Find all $x \in \mathbb R$ such that $x + \sqrt{3}$ and $x^2 + \sqrt{3}$ are rational.

Question

Find all $x \in \mathbb R$ such that $x + \sqrt{3}$ and $x^2 + \sqrt{3}$ are rational. I have started by assuming that $x + \sqrt{3} = \frac{a}{b}$ and substituting $x = \frac{a}{b} - \sqrt{3}$ into $x^2 + \sqrt{3}$. It led me to $\frac{a^2}{b^2} + 3 + \sqrt{3} \cdot \frac{b - 2a}{b}$. I don't know how to continue.

Answer 1

Well, since $x^2 + \sqrt{3}$ is assumed to be rational, then your work implies that

$$b - 2a = 0.$$

Make sure that you understand why this is the case.
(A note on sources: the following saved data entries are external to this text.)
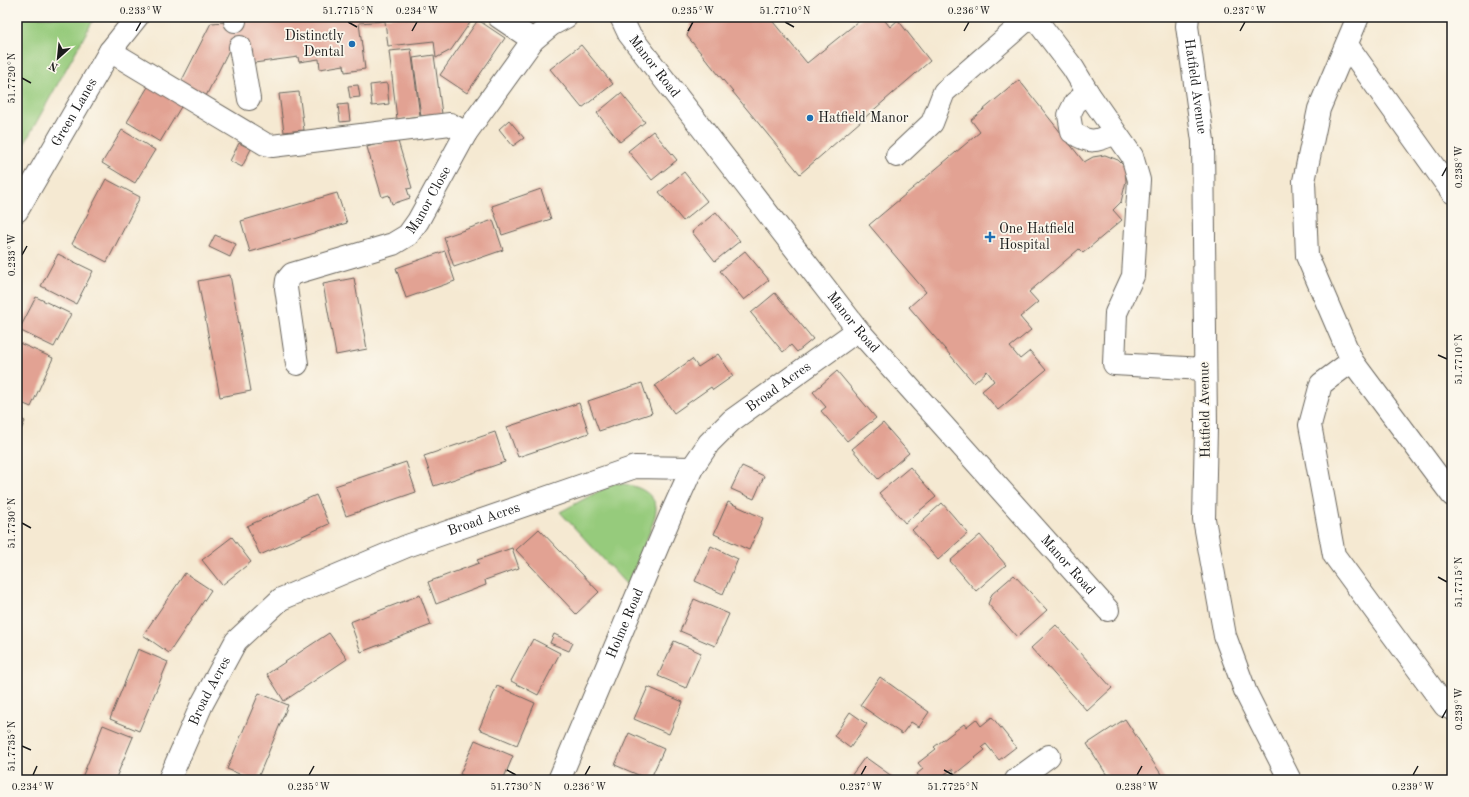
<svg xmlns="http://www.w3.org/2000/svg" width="1469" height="797" viewBox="0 0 1469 797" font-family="'Old Standard TT',serif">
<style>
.green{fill:#96cb7c;stroke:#59744c}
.building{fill:#e2a293}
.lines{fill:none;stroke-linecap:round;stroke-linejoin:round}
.minor-casing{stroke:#68645c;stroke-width:24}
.minor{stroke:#fff;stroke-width:22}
.ticks{fill:none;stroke:#1c1c1c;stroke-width:1.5}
.poi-dot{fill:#1f6fb2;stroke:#fbf7ec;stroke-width:1.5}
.labels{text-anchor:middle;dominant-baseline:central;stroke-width:3.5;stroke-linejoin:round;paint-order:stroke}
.poi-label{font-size:14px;fill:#1c1c1c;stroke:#fbf7ec;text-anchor:start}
.street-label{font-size:14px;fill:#1c1c1c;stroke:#fbf7ec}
.neatline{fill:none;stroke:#1c1c1c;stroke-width:1.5}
.ticks-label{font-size:10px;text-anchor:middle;fill:#1c1c1c}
</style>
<rect width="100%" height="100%" fill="#fbf7ec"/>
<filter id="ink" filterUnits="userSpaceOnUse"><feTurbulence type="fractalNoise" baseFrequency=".025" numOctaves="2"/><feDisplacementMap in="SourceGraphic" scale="8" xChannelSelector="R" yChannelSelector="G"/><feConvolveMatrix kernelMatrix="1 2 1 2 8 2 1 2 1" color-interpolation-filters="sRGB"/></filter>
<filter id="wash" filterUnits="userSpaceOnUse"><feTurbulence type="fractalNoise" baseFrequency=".012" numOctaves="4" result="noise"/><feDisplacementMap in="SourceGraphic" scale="16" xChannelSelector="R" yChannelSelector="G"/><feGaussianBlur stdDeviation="0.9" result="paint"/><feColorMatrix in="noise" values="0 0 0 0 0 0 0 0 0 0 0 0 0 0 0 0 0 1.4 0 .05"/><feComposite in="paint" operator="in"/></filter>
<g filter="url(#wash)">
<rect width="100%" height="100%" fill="#f5e9d2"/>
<path class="green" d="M 17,17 L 95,17 L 17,157 Z
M 614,483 C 629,484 652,488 656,507 C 658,519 633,570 627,585 L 560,512 Z"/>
<g id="blocks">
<path class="building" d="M 240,17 L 474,17 L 451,50 L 436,58 L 434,41 L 388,46 L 385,21 L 359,23 L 365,69 L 345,72 L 344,65 L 320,69 L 319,59 L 299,62 L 298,57 L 247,64 L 230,48 L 203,102 L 178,88 L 211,23 L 241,21 Z
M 693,17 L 769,17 L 807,63 L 864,17 L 882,17 L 890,27 L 898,20 L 930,61 L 800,174 L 687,36 Z
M 478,20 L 505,38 L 467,93 L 440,75 Z
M 581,45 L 613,84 L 582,108 L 550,69 Z
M 411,49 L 420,116 L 397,119 L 389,51 Z
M 434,55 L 442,114 L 421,116 L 413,58 Z
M 152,80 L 185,100 L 160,142 L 127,122 Z
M 1019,80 L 1084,162 L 1093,157 L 1105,155 L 1118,160 L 1125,167 L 1126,181 L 1121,202 L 1113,210 L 1122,220 L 1083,253 L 1079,249 L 1029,292 L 1038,302 L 1020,317 L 1031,330 L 1010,347 L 1020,359 L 1030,351 L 1046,370 L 998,410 L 982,391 L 994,381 L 987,371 L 974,383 L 909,307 L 926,292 L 869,225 L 980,132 L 971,120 Z
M 387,83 L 389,104 L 372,106 L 370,85 Z
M 358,85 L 360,97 L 350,98 L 348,86 Z
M 299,92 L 304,130 L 284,132 L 279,94 Z
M 621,93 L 645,122 L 620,142 L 597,113 Z
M 348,104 L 350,121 L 340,122 L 338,105 Z
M 509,120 L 524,138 L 513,146 L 499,129 Z
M 122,130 L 155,150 L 135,183 L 102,163 Z
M 653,131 L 677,160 L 652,180 L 628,151 Z
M 397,138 L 412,188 L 407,189 L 410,198 L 392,204 L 389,195 L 382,197 L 367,147 Z
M 239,143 L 251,149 L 242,167 L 230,161 Z
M 684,172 L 707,201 L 683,221 L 659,192 Z
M 106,179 L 140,197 L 107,262 L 72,244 Z
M 541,189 L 551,219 L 502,235 L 492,206 Z
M 337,193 L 347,223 L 250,252 L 241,221 Z
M 716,212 L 740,241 L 715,261 L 692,232 Z
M 493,220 L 503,250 L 454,267 L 444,237 Z
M 215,235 L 236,244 L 230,257 L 209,247 Z
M 445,251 L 455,281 L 406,298 L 396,268 Z
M 745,251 L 769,280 L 744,300 L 720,271 Z
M 58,254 L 93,271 L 76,304 L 41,286 Z
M 230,275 L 251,391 L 220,397 L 198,281 Z
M 354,278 L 367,349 L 336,355 L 323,284 Z
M 775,293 L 813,339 L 797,352 L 791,345 L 783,352 L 751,313 Z
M 36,297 L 71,314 L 54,347 L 19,330 Z
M 17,342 L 53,358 L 31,407 L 17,401 Z
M 718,354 L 733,376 L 713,390 L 711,387 L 674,413 L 655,386 L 692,359 L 698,367 Z
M 837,371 L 876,418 L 847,441 L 821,411 L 826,407 L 813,392 Z
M 642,383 L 652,413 L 599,431 L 588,401 Z
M 579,403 L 589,433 L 518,457 L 507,427 Z
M 17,417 L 25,421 L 17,439 Z
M 883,423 L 909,453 L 878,479 L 852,449 Z
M 495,432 L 505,462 L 434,486 L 424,456 Z
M 406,462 L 416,492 L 346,516 L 335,486 Z
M 742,466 L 764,476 L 754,499 L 731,489 Z
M 910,467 L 936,497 L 905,523 L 879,493 Z
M 316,495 L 329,524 L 260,555 L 247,526 Z
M 728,502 L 763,518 L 749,550 L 714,534 Z
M 942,503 L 968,533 L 938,560 L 912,530 Z
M 539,529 L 599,592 L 576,614 L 516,550 Z
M 980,535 L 1006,565 L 976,591 L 950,561 Z
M 232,537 L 251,562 L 222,585 L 202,560 Z
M 711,546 L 738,559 L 723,594 L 695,581 Z
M 512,548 L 519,568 L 485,580 L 486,585 L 436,604 L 428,582 L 479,563 L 477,560 Z
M 185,573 L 211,590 L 169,653 L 143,635 Z
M 1014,575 L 1047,610 L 1017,637 L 988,604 L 992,594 Z
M 420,595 L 431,625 L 361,652 L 350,622 Z
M 694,599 L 729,614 L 715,646 L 680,631 Z
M 1056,625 L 1112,688 L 1087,711 L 1031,648 Z
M 329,633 L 347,659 L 284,701 L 267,674 Z
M 554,634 L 573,643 L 569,651 L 550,643 Z
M 533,639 L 560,653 L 538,695 L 511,681 Z
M 674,641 L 701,653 L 686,688 L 658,676 Z
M 138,649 L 168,662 L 139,731 L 110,719 Z
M 880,677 L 929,712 L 919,727 L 911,722 L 902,734 L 860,705 Z
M 497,686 L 535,703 L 517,745 L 479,729 Z
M 648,687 L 683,702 L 669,734 L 634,719 Z
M 259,693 L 288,705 L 257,780 L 254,780 L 227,769 Z
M 850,712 L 867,724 L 850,748 L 834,736 Z
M 992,717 L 1016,747 L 999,760 L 986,744 L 982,747 L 985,750 L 955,774 L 952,769 L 945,774 L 949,780 L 922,780 L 917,774 L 923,769 L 918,763 L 936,749 L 934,747 L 964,724 L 966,727 L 976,719 L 981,726 Z
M 1125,719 L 1151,759 L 1165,780 L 1110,780 L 1087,744 Z
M 103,725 L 133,737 L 115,780 L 81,780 Z
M 629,733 L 664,749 L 650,780 L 615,765 Z
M 475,740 L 513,756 L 503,780 L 472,780 L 460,774 Z
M 865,757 L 893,777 L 891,780 L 848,780 Z"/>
</g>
</g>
<g filter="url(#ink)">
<use href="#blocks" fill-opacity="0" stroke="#68645c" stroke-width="1"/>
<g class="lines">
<g class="minor-casing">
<g id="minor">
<path d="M 235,17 L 235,21"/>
<path d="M 499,17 L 533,40"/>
<path id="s1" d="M 621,17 L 629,34 L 858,330 L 1108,610"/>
<path d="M 1034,17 L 1073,68 L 1088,93 L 1132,156 L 1139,180 L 1133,276 L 1116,313 L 1114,364 L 1204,369"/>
<path id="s2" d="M 1188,17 L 1187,26 L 1203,141 L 1206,427 L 1204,519 L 1225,636 L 1246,693 L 1290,780"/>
<path d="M 1358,17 L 1319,109 L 1304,181 L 1307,256 L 1352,361 L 1452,495"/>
<path d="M 1347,45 L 1452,192"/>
<path d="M 240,47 L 249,99"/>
<path d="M 110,51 L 265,144 L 272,146 L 450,124 L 466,133"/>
<path d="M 1088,93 L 1075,103 L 1069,115 L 1072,132 C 1089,144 1096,142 1115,133"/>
<path d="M 897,156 L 932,123 L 944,92 L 1030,17"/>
<path id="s3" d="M 17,211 L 110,51 L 137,17"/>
<path d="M 1352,361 L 1321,384 L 1310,425 L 1334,555 L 1445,706 L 1452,709"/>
<path id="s4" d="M 297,364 L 286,288 L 287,280 L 292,274 L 393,244 L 408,235 L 418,221 L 466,133 L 533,40 L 551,25 L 566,17"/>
<path id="s5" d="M 169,780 L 202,704 L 236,641 L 281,599 L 407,546 L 635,467 L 692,468"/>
<path id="s6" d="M 559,780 L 670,517 L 692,468 L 709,443 L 731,421 L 858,330"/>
<path d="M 1016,780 L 1049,756"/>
</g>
</g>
<use href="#minor" class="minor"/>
</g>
</g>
<path class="ticks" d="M 348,22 L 357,27M 785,22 L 794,27M 136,31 L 141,22M 412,31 L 417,22M 688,31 L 693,22M 964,31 L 969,22M 1240,31 L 1245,22M 22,78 L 31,83M 1442,176 L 1447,167M 22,255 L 27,246M 1438,355 L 1447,359M 22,523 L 31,528M 1438,577 L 1447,582M 1442,718 L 1447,709M 22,746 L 31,750M 507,770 L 516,775M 944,770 L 953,775M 33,775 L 37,766M 309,775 L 314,766M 585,775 L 590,766M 861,775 L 866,766M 1137,775 L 1142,766M 1413,775 L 1418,766"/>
<g class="poi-dot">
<circle cx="352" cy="44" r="4"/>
<circle cx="810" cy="118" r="4"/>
<path d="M988 231h4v4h4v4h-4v4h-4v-4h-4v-4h4z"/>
</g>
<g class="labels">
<g class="poi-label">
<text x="344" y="36" text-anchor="end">Distinctly<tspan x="344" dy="16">Dental</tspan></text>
<text x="818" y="118">Hatfield Manor</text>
<text x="999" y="229">One Hatfield<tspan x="999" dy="16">Hospital</tspan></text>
</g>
<g class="street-label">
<text stroke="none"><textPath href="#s1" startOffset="60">Manor Road</textPath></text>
<text stroke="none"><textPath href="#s2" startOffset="70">Hatfield Avenue</textPath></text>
<text stroke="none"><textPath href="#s3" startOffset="114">Green Lanes</textPath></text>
<text stroke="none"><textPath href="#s4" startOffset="256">Manor Close</textPath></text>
<text stroke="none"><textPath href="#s1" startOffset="384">Manor Road</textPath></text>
<text stroke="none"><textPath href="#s6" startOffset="459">Broad Acres</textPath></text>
<text transform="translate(1205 410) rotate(-91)">Hatfield Avenue</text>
<text stroke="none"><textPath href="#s5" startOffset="434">Broad Acres</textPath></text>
<text stroke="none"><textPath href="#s1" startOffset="708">Manor Road</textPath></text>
<text stroke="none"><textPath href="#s6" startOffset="170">Holme Road</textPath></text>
<text stroke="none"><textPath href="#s5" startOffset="98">Broad Acres</textPath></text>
</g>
</g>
<rect width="1469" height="797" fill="none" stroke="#fbf7ec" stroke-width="44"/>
<g transform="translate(58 58) rotate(207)" stroke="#fbf7ec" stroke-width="3" paint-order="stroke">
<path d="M0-3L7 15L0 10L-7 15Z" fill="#1c1c1c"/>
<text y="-6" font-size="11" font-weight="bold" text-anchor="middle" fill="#1c1c1c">N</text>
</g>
<rect x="22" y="22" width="1425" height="753" class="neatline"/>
<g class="ticks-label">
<text x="141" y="14">0.233°W</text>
<text x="348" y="14">51.7715°N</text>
<text x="417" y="14">0.234°W</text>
<text x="693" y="14">0.235°W</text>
<text x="785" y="14">51.7710°N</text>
<text x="969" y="14">0.236°W</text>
<text x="1245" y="14">0.237°W</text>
<text transform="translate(11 78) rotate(-90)" y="4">51.7720°N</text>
<text transform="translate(1458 167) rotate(-90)" y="4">0.238°W</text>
<text transform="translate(11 255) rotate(-90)" y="4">0.233°W</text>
<text transform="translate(1458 359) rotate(-90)" y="4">51.7710°N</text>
<text transform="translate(11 523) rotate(-90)" y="4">51.7730°N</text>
<text transform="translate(1458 582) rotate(-90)" y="4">51.7715°N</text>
<text transform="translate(1458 709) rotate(-90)" y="4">0.239°W</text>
<text transform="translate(11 746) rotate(-90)" y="4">51.7735°N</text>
<text x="33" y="790">0.234°W</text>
<text x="309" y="790">0.235°W</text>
<text x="516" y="790">51.7730°N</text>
<text x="585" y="790">0.236°W</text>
<text x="861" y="790">0.237°W</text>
<text x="953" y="790">51.7725°N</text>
<text x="1137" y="790">0.238°W</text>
<text x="1413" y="790">0.239°W</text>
</g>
</svg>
Once you have this, $2a = b$ and

$$x = \frac 1 2 - \sqrt{3}$$

is the only solution.

Answer 2

Let $x+\sqrt3=r$ and $x^2+\sqrt3=q$.

Thus, $$(r-\sqrt3)^2=q-\sqrt3$$ or $$r^2-2\sqrt3r+3=q-\sqrt3,$$ which gives $2r=1$ and $r^2+3=q$ and $x=\frac{1}{2}-\sqrt3.$